I’ve come down with a cold, which I hope, hope, hope will stay small and not communicate itself to my husband, since he is supposed to avoid sneezing and coughing, as well as red wine, food, and smiling. The weather has been crazy: 80 degrees again yesterday, cold and rainy today. All of our friends back home as well as many people here have colds, so it’s no wonder but unexpected and annoying, all the same.

9:37 PM |

Sunday, May 09, 2004  


Last night some of our friends from home came to visit – Shirin and her husband, her father-in-law, and his friend. Shirin loves Montreal because there is so much wonderful Middle Eastern and Persian food, and her husband was teasing her that they had made one stop after another just to pick up different food items for her. At our apartment, after dinner, we sat around and ate fruit: apricots, strawberries, and oranges and gave Shirin two sweet lemons that we’d bought at the market. I’d never had one before, but she peeled the slightly lumpy fruit that looks like a small orange-sized lime, salted the segments, and gave them to each of us. It is a strange taste – sour but sweet, and not very lemony but definitely citrus. Shirin says in Iran they are considered medicinal, particularly good for people who have colds.

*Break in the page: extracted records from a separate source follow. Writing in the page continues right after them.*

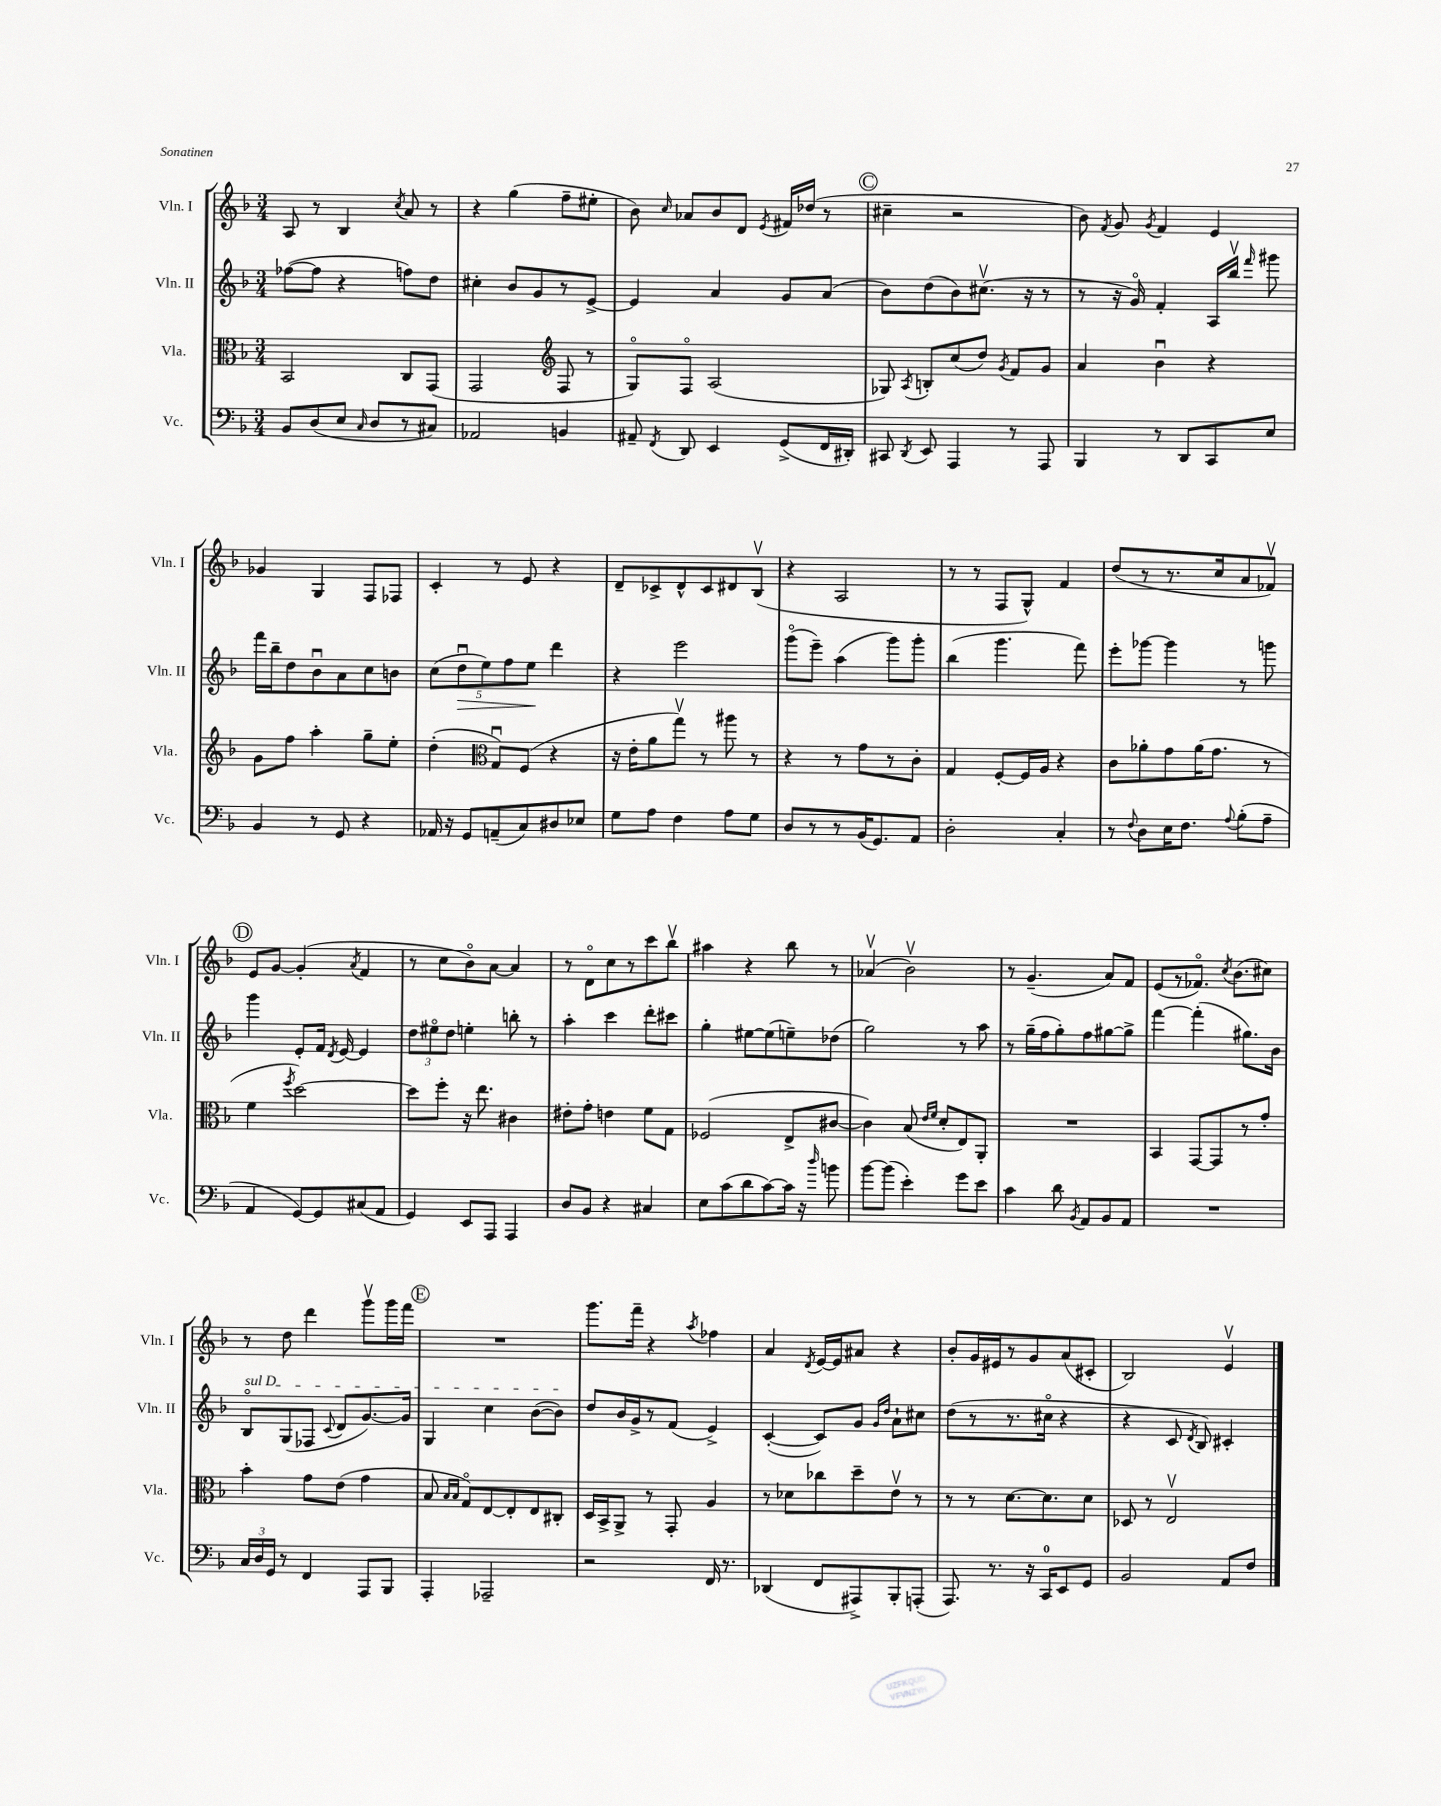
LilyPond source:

<<
\new StaffGroup <<
\new Staff = "s0" \with { instrumentName = "Vln. I" shortInstrumentName = "Vln. I" } {
    \clef treble \key f \major \numericTimeSignature \time 3/4
    \autoBeamOff a8 r8 bes4 \acciaccatura { c''8 } a'8 r8 |
    r4 g''4( f''8[-- eis''8]-. |
    bes'8) \grace { c''16 } aes'8[ bes'8 d'8] \acciaccatura { e'8 } fis'16[ des''16]( r8 |
    \mark \markup { \circle "C" } cis''4-- r2 |
    bes'8) \acciaccatura { f'8 } g'8 \acciaccatura { g'8 } f'4 e'4 |
    ges'4 g4 f8[ fes8] |
    c'4-. r8 e'8 r4 |
    d'8[-- ces'8-> d'8-^ ces'8 dis'8 bes8]\upbow( |
    r4 a2 |
    r8 r8 f8[ g8]-^) f'4 |
    d''8[( r8 r8. c''16 a'8 fes'8]\upbow) |
    \mark \markup { \circle "D" } e'8[ g'8]~ g'4-.( \acciaccatura { a'8 } f'4 |
    r8 c''8[ bes'8\flageolet) a'8]~ a'4 |
    r8 d'8[\flageolet c''8 r8 c'''8 bes''8]\upbow |
    ais''4 r4 bes''8 r8 |
    aes'4\upbow( bes'2\upbow) |
    r8 g'4.--( a'8[) f'8] |
    e'8[( r8 fes'8.]\flageolet) \acciaccatura { c''8 } bes'8.[( cis''8]) |
    r8 d''8 d'''4 g'''8[\upbow g'''16 f'''16] |
    \mark \markup { \circle "E" } R2. |
    g'''8.[ f'''16]-- r4 \acciaccatura { a''8 } fes''4 |
    a'4 \acciaccatura { d'8 } e'16[~ e'16 ais'8] r4 |
    bes'8[-. g'16 eis'16 r8 g'8 a'8( cis'8]-. |
    bes2) e'4\upbow \bar "|." |
}
\new Staff = "s1" \with { instrumentName = "Vln. II" shortInstrumentName = "Vln. II" } {
    \clef treble \key f \major \numericTimeSignature \time 3/4
    \autoBeamOff fes''8[~( fes''8] r4 f''8[) d''8] |
    cis''4-. bes'8[ g'8 r8 e'8]~-> |
    e'4 a'4 g'8[ a'8]( |
    \mark \markup { \circle "C" } bes'8[) d''8( bes'8) cis''8.]\upbow( r16 r8 |
    r8 r16 g'16\flageolet) f'4-. a16[ bes''16]\upbow \grace { f'''16 } gis'''8 |
    f'''16[ bes''16-- d''8 bes'8\downbow a'8 c''8 b'8] |
    \tuplet 5/4 { c''8[( d''8\downbow\> e''8) f''8 e''8]\! } d'''4 |
    r4 e'''2 |
    g'''8[\flageolet( e'''8]--) a''4( g'''8[) g'''8]-. |
    bes''4( g'''4. f'''8) |
    e'''8[-. ges'''8]~ ges'''4 r8 g'''8 |
    \mark \markup { \circle "D" } g'''4 e'8[-. f'16] \acciaccatura { d'8 } e'16~ e'4 |
    \tuplet 3/2 { d''8[ eis''8\flageolet d''8] } e''4-. b''8-. r8 |
    a''4-. c'''4 d'''8[-. cis'''8] |
    g''4-. eis''8[~ eis''8( e''8--) des''8]( |
    g''2) r8 a''8 |
    r8 g''16[--( f''16 g''8-.) f''8 gis''8~ gis''8]-> |
    f'''4~ f'''4-.( gis''8.[) bes'16] |
    \once \override TextSpanner.bound-details.left.text = \markup { \italic "sul D" } bes8[\flageolet\startTextSpan g8( fes8] \appoggiatura { c'8 } d'8[ g'8.~) g'16] |
    \mark \markup { \circle "E" } g4 c''4 bes'8[~( bes'8]\stopTextSpan) |
    d''8[ bes'16 g'16-> r8 f'8]( e'4->) |
    c'4~-.( c'8[) g'8] \grace { g'16[ d''16] } a'8[-! cis''8] |
    d''8[( r8 r8. cis''16]\flageolet r4 |
    r4 c'8 \acciaccatura { d'8 } bes8) cis'4-. \bar "|." |
}
\new Staff = "s2" \with { instrumentName = "Vla." shortInstrumentName = "Vla." } {
    \clef alto \key f \major \numericTimeSignature \time 3/4
    \autoBeamOff bes,2 c8[ g,8]( |
    g,2 \clef treble f8 r8 |
    g8[\flageolet) f8]\flageolet a2( |
    \mark \markup { \circle "C" } ges8) \acciaccatura { a8 } b8[-. c''8( d''8]) \acciaccatura { g'8 } f'8[ g'8] |
    a'4 bes'4\downbow r4 |
    g'8[ f''8] a''4-. g''8[-- e''8]-. |
    d''4-.( \clef alto g8[\downbow) f8]( r4 |
    r16 e'16[-. a'8 g''8]\upbow) r8 ais''8 r8 |
    r4 r8 g'8[ r8 c'8]-. |
    g4 f8[~-. f16 a16] r4 |
    c'8[ aes'8-. g'8 aes'16( g'8.] r8 |
    \mark \markup { \circle "D" } f'4 \acciaccatura { f''8 } d''2~) |
    d''8[ f''8]-. r16 e''8. cis'4 |
    eis'8[-. g'8]-. e'4 f'8[ g8] |
    fes2( e8[-> cis'8]~ |
    cis'4) bes8( \grace { e'16[ f'16] } d'8[-. e8) a,8]-. |
    R2. |
    bes,4 g,8[~ g,8 r8 g'8]-. |
    bes'4-. g'8[ e'8]( g'4 |
    \mark \markup { \circle "E" } bes8 \grace { bes16[ bes16] } g8[\flageolet) e8~ e8-. e8 cis8]-. |
    d16[ bes,16-> a,8]-> r8 g,8-. a4 |
    r8 des'8[ ces''8 d''8-- e'8]\upbow r8 |
    r8 r8 d'8.[~ d'8. d'8] |
    des8 r8 e2\upbow \bar "|." |
}
\new Staff = "s3" \with { instrumentName = "Vc." shortInstrumentName = "Vc." } {
    \clef bass \key f \major \numericTimeSignature \time 3/4
    \autoBeamOff bes,8[ d8( e8] \grace { c16 } d8[ r8 cis8]) |
    aes,2 b,4 |
    ais,8-- \acciaccatura { f,8 } d,8 e,4 g,8[->( f,16 dis,16]-.) |
    \mark \markup { \circle "C" } cis,8 \acciaccatura { d,8 } e,8 a,,4 r8 a,,8 |
    bes,,4 r8 d,8[ c,8 e8] |
    bes,4 r8 g,8 r4 |
    aes,16 r16 g,8[ a,8--( c8) dis8 ees8] |
    g8[ a8] f4 a8[ g8] |
    d8[ r8 r8 bes,16( g,8.) a,8] |
    d2-. c4-. |
    r8 \appoggiatura { f8 } d8[ e16 f8.] \appoggiatura { a8 } bes8[-.( a8]-- |
    \mark \markup { \circle "D" } a,4 g,8[~) g,8 cis8( a,8] |
    g,4) e,8[ a,,8] a,,4 |
    d8[ bes,8] r4 cis4 |
    e8[ c'8( d'8 c'8~) c'16] r16 \grace { d''16 } b'8 |
    bes'8[~ bes'8]( e'4-.) g'8[ e'8] |
    c'4 d'8 \acciaccatura { bes,8 } a,8[ bes,8 a,8] |
    R2. |
    \tuplet 3/2 { c16[ d16 g,16] } r8 f,4 a,,8[ bes,,8] |
    \mark \markup { \circle "E" } a,,4-. aes,,2-- |
    r2 f,16 r8. |
    des,4( f,8[ ais,,8->) bes,,8-. a,,8]-.( |
    a,,8.) r8. r16 c,16[-0 e,8 g,8] |
    bes,2 a,8[ f8] \bar "|." |
}
>>
>>
\layout { \context { \Score \remove "Bar_number_engraver" } }
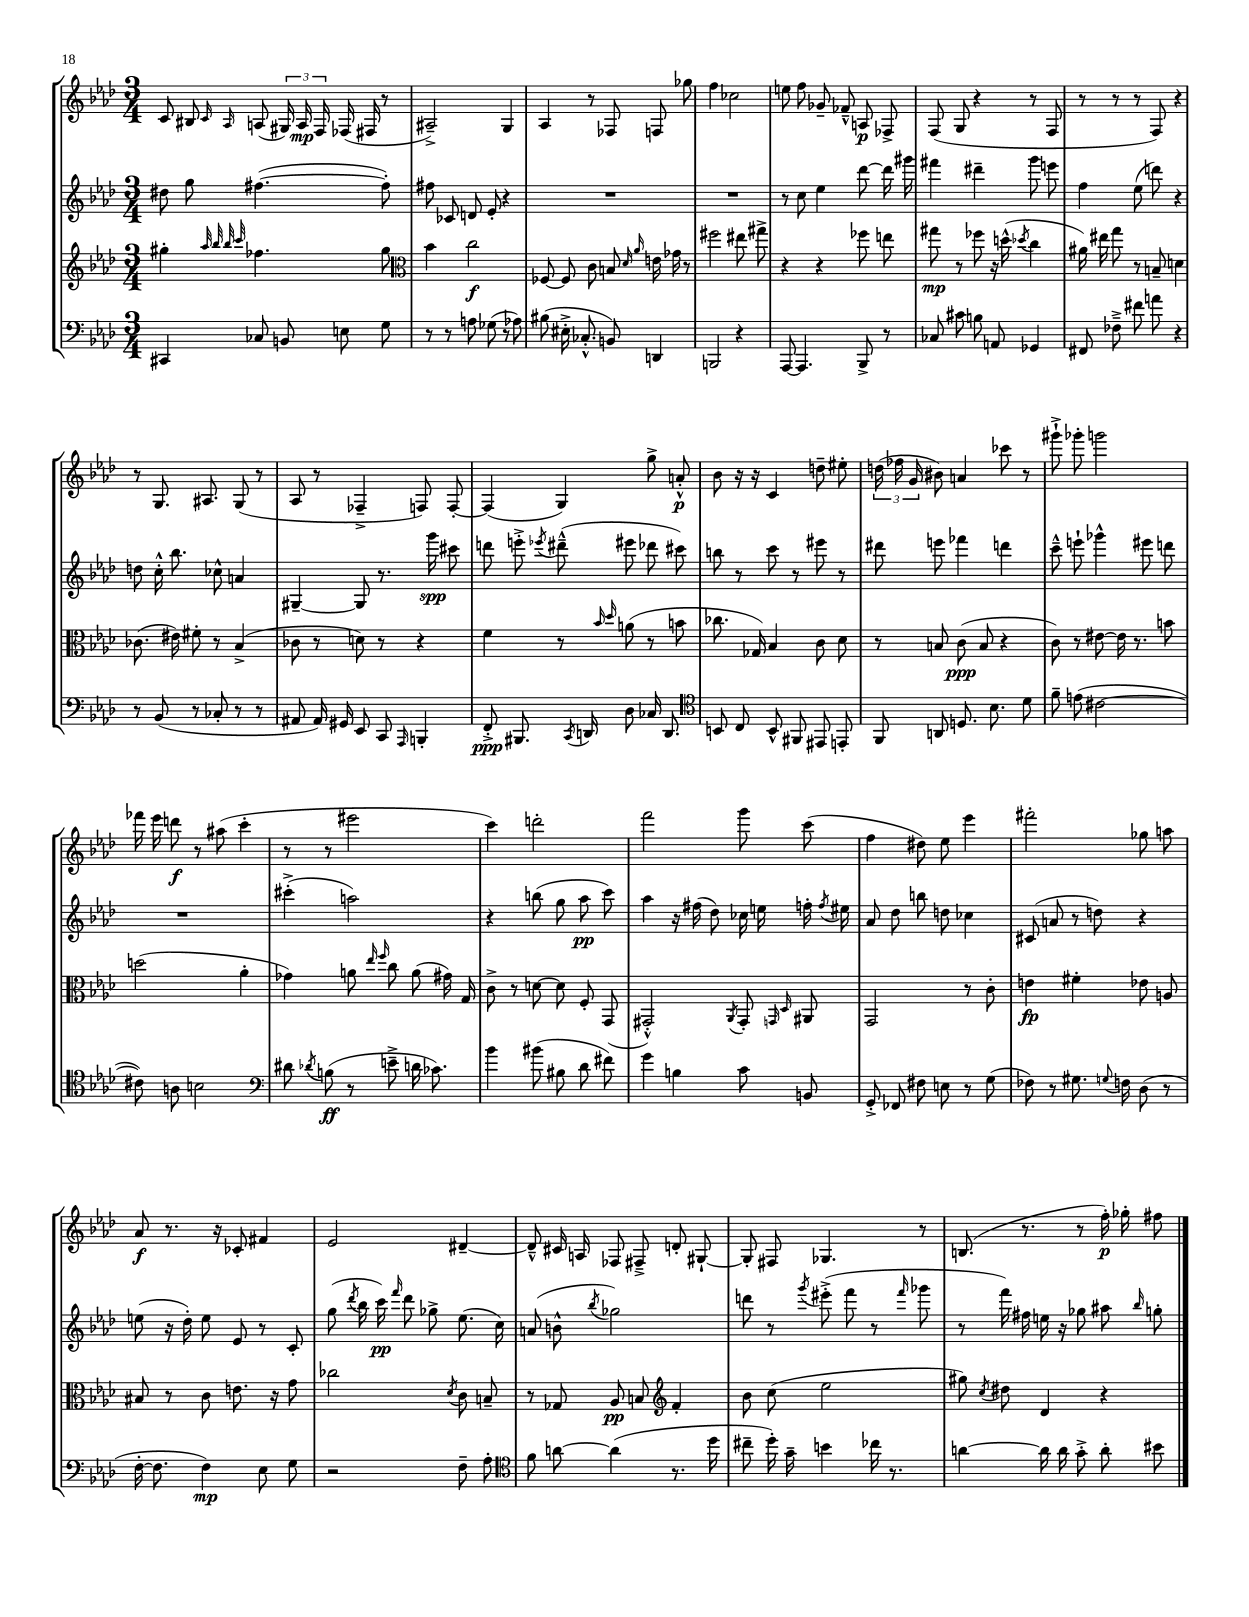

Today we met them for lunch at an Iranian kebab place in the section of Montreal called NDG. It took me a long time before I learned that NDG stands for Notre-Dame-de-Grace. To get there, you drive west through the downtown city-center and then through Westmount, the ultra-Anglo area of Montreal. There has been animosity between the Anglo and French citizens of Montreal forever, and both groups have created “zones” which are particularly theirs. The city is divided east-west by a main street called St. Laurent. East of it, and essentially east of the “mountain” (Mont-Royal) itself, the city is French. To the west, it is Anglo. The most French section is the Plateau Mont-Royal, where we are living, typified by residential neighborhoods of lace-curtained, wrought-iron balconied two-and three-story attached buildings and French-speaking shops. The most English area is Westmount, which looks like an English boarding school – spacious lawns, Gothic architecture, a conservatory and even a bowling green prominently placed close to the main street. Signage in Quebec must be in French, so in Westmount everything is in two languages: “Books” and “Livres”, which must irk the ultra-Anglos no end.

But beyond Westmount is NDG, with a lot of ethnic color. We met our friends at Marche Norooz, run by an Iranian family where the kebabs of spiced meat are grilled to perfection and served on warm pita with grilled onion and tomato and fresh herbs, and there is a bottomless pot of self-serve tea. Some of us drank dukkh, a sour, fizzy yogurt drink that I can’t stand but many Middle Easterners love. After lunch we ate most of a tin of a sweet that is a specialty from the holy city of Qom; it’s a not-very-sweet confection, less crunchy than peanut brittle and more so than halvah, flavored with saffron and pistachios.

My French triumphs and defeats for the day? Asking for salt in the supermarket and having the entire conversation in French without the stockboy switching into English. Listening nearly blankly to a fifteen-minute monologue by our landlady’s three-year old daughter, whose rapid-fire French became more and more earnest as she gradually realized these big dumb adults weren’t responding according to plan. I understood, finally, that she was telling a story about the neighbor’s dog, when she held her hands in front of my face, made a fearsome grimace, and said “GRRRR!”

Tomorrow J. is having his dental surgery in the afternoon, and then, after a few days of ice-packs and painkillers, we hope to be on the road to recovery.